### The task
What you return should be the lines of the data containing "three", each in full.

### Material shown
+===+

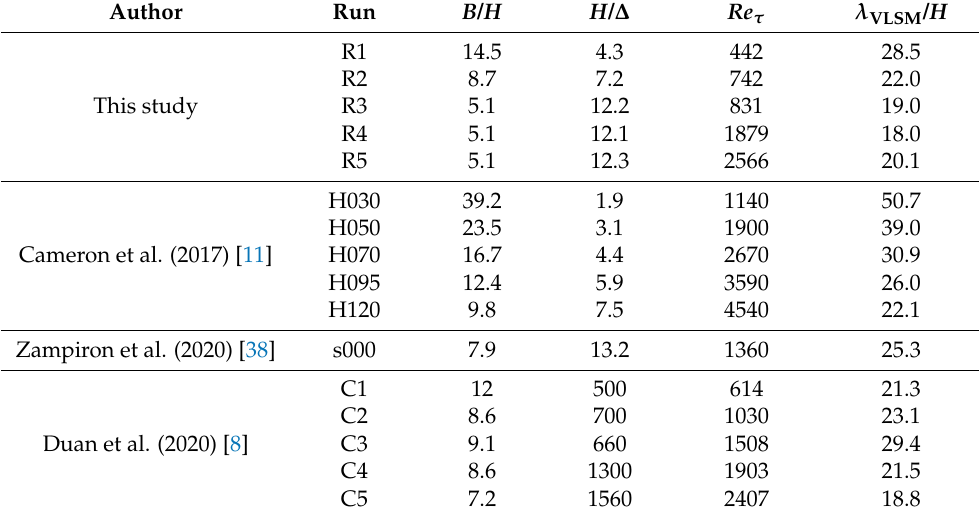
Figure 4. LSM and VLSM wavelengths represented by small and large symbols, respectively. Table 3. Maximal VLSM wavelengths from different sources.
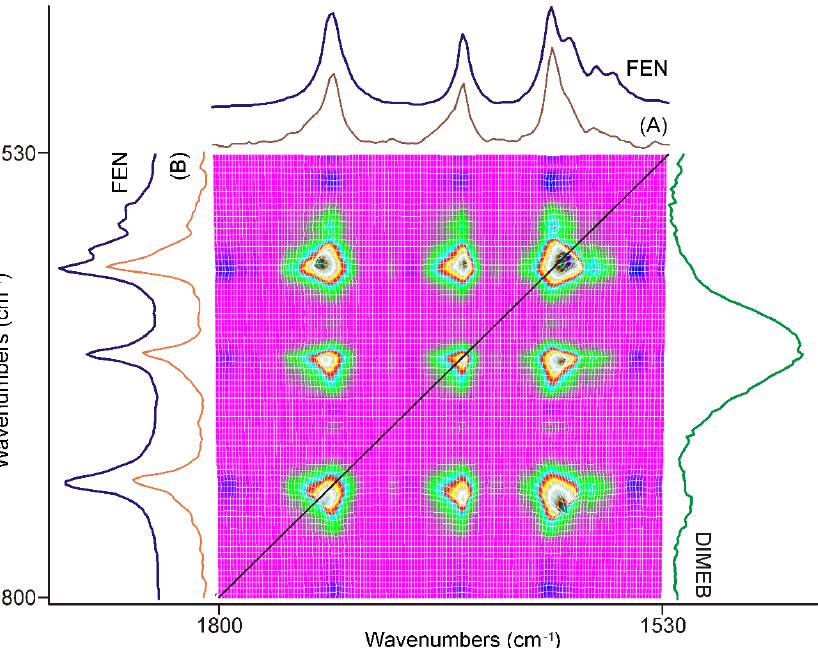
Figure 4. Part of the synchronous correlation surface was calculated from the spectra recorded during the first 20 min of grinding, between 1800 and 1530 cm − 1 . Diagonal peaks, marked with the black line, showed a strong positive correlation for all three peaks with each other in the region. The axial sessions taken at 1728 cm − 1 (A) and 1651 cm − 1 (B) showed that only the peak intensities of FEN were affected.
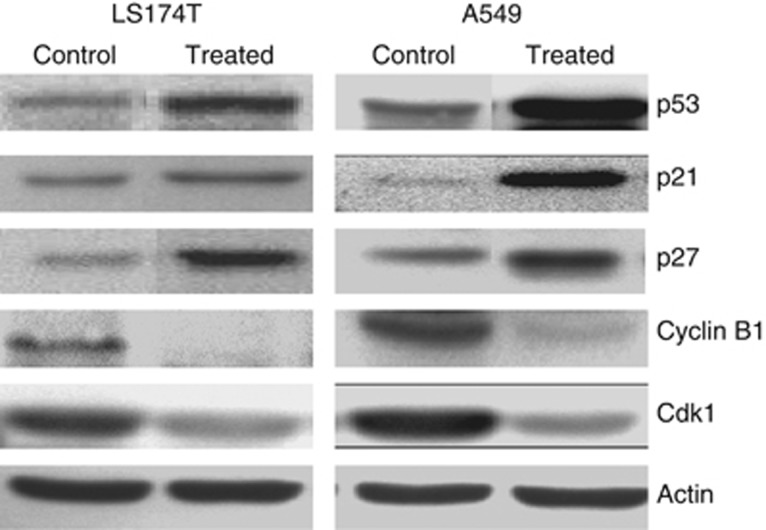
A549 and LS174T cells were analysed by western blot technique. The treatment of p53+ cells (A549 and LS174T) with BPT at IC50 concentration for 24 h resulted in induction of p53, p21CIP1/WAF1 (p21) and p27KIP1 (p27), whereas cyclin B1 and Cdk1 levels were downregulated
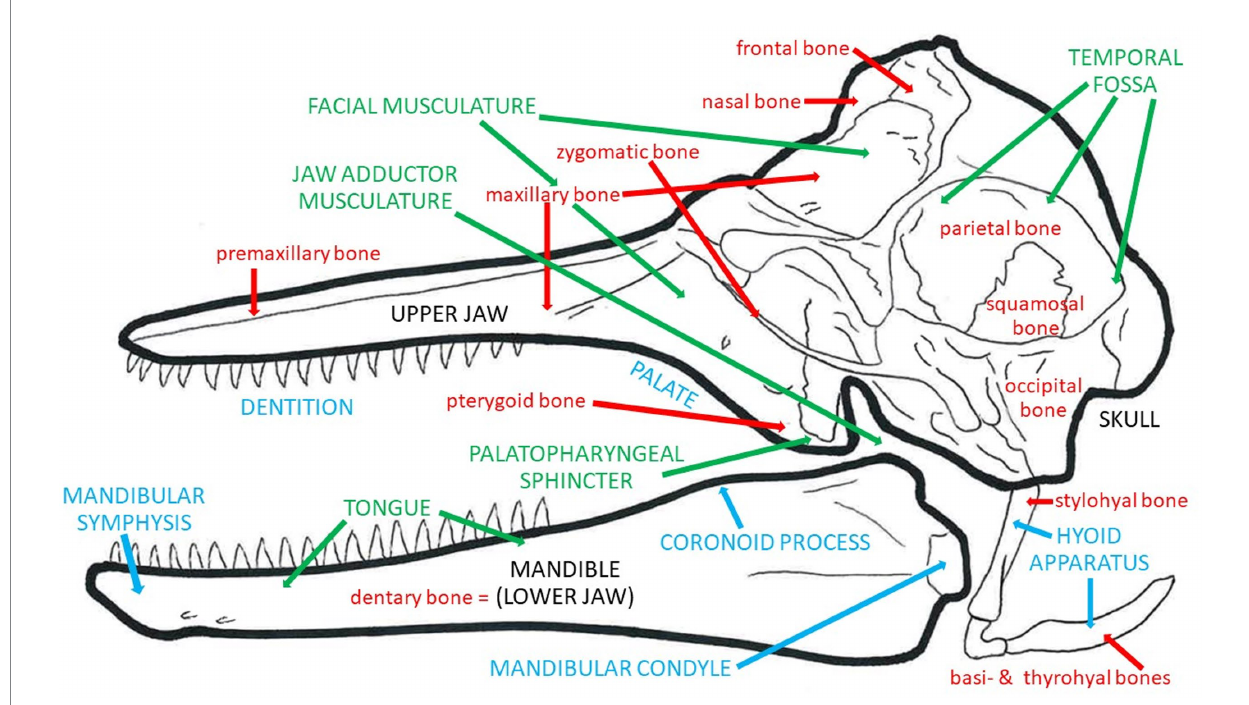
FIGURE 7 Summary of osteological correlates of feeding in a Recent odontocete, showing individual bones in red, muscle groups and other soft tissues in green, and bony features, landmarks, and complexes in blue.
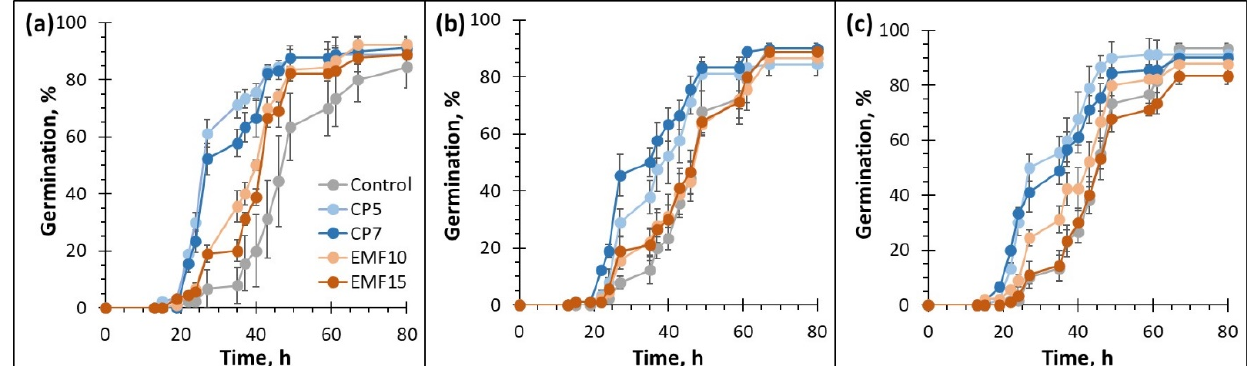
Figure 2. Germination dynamics of control and treated seeds of red clover—yellow ( a ), brown ( b ), and dark purple ( c ) seeds. Mean values of three replicates ± standard error are presented. The number of seeds in each replicate was 50 ( n = 3). Table 1. Indices of germination kinetics of control and treated red clover seeds of different color. Seed Color Germination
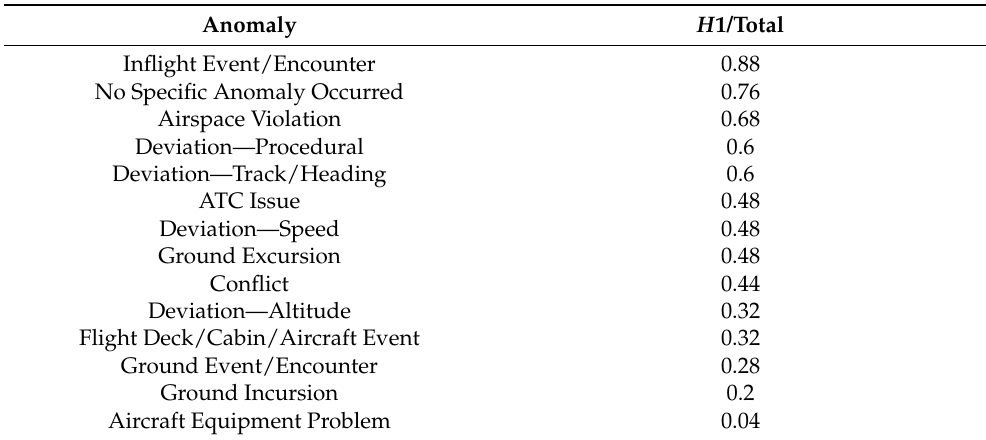
Figure 7. Distributions of the performance scores without overlaps between the two models across the text classification problems. Table 11. Statistical hypothesis testing to study the significance of the performance gap between the two models for each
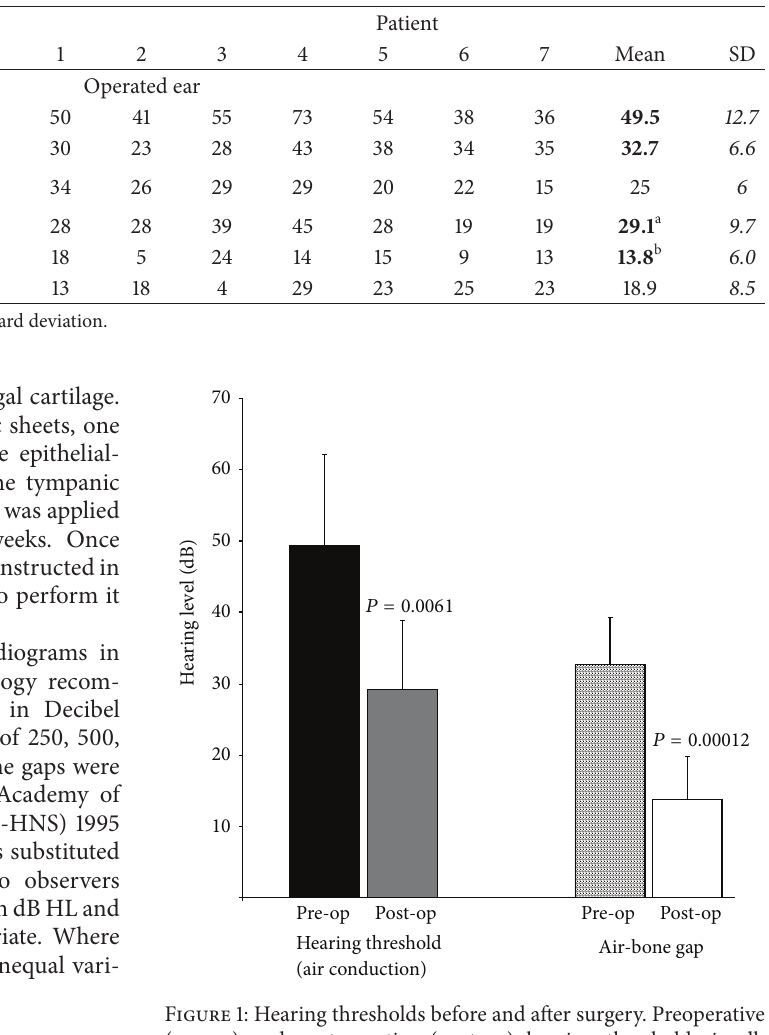
Table 1: Comparison between pre- and postoperative audiograms and assessment of air-bone gap.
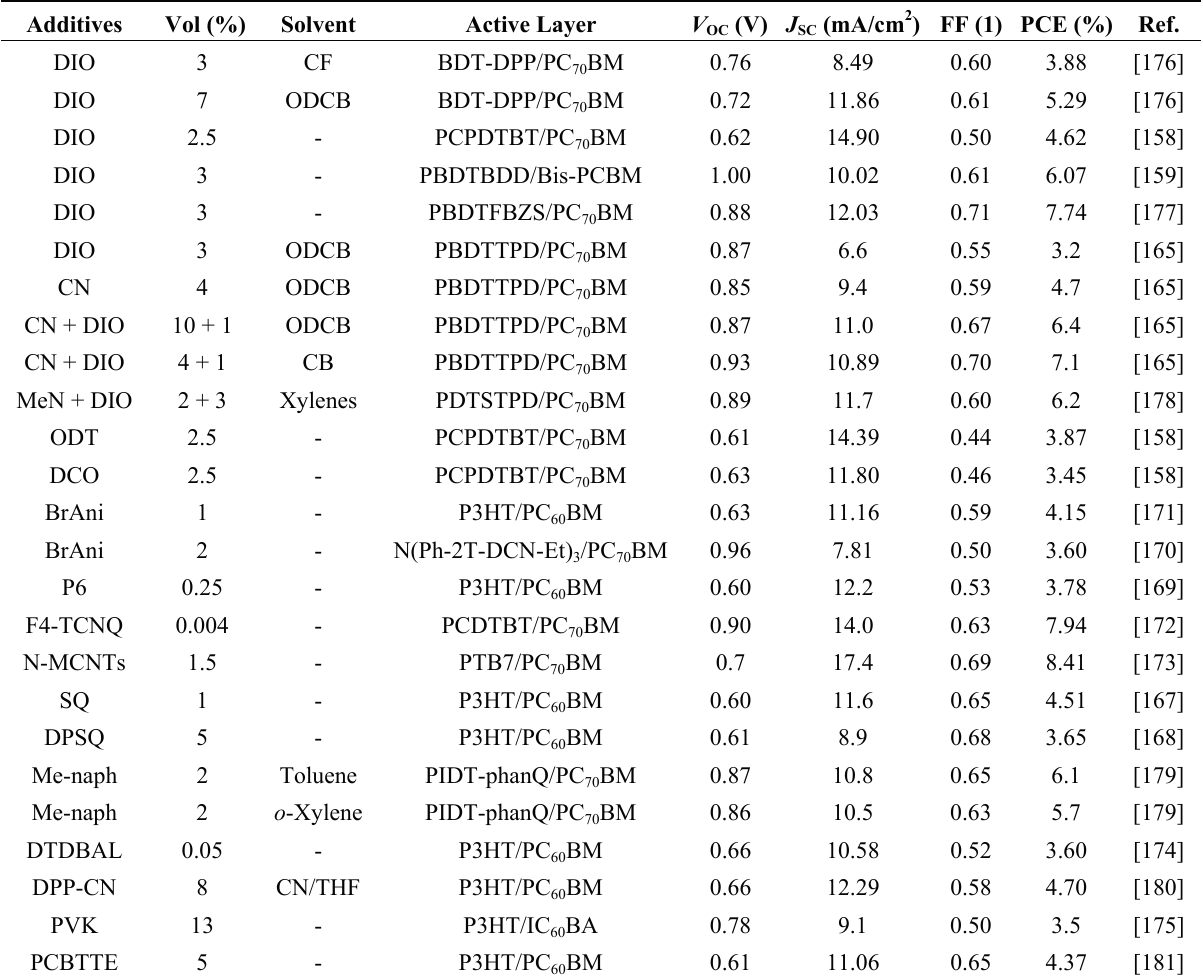
Table 2. Summary of device characteristics of OPVs based on various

+===+

### Result of the exercise
Figure 4. Part of the synchronous correlation surface was calculated from the spectra recorded during the first 20 min of grinding, between 1800 and 1530 cm − 1 . Diagonal peaks, marked with the black line, showed a strong positive correlation for all three peaks with each other in the region. The axial sessions taken at 1728 cm − 1 (A) and 1651 cm − 1 (B) showed that only the peak intensities of FEN were affected.
Figure 2. Germination dynamics of control and treated seeds of red clover—yellow ( a ), brown ( b ), and dark purple ( c ) seeds. Mean values of three replicates ± standard error are presented. The number of seeds in each replicate was 50 ( n = 3). Table 1. Indices of germination kinetics of control and treated red clover seeds of different color. Seed Color Germination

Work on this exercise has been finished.